[Opening Dataset extract section]

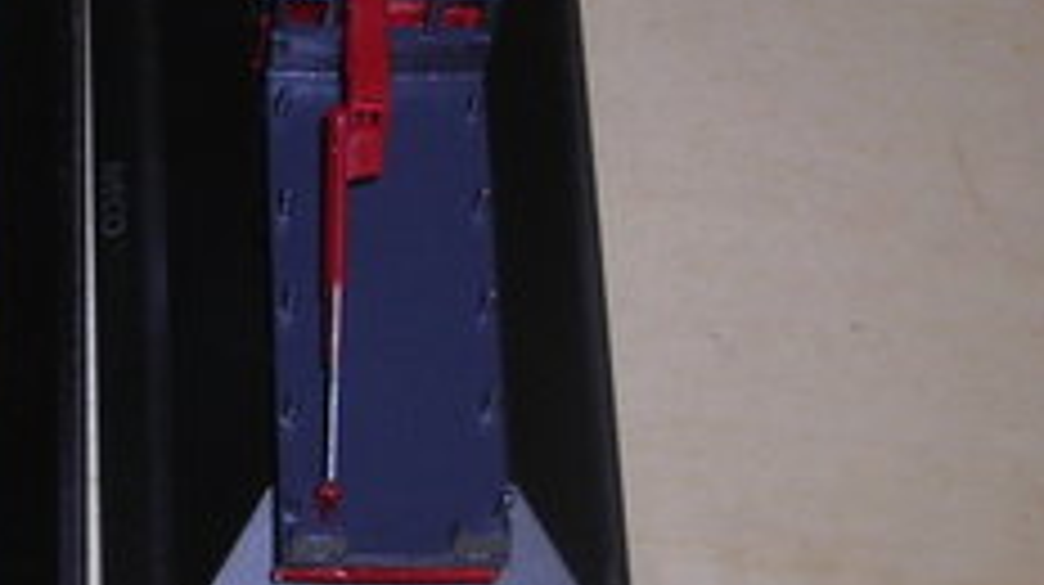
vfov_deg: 8.4
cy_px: 135
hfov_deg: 14.9
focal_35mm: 143
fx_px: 3955
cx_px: 94
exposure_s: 1/60.1
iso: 50
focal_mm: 6.3
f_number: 3.2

[Closing Dataset extract section]

■ **Task brief**: Write out the data exactly, and exclude every picture it holds.

■ **Response below**:
vfov_deg: 8.4
cy_px: 135
hfov_deg: 14.9
focal_35mm: 143
fx_px: 3955
cx_px: 94
exposure_s: 1/60.1
iso: 50
focal_mm: 6.3
f_number: 3.2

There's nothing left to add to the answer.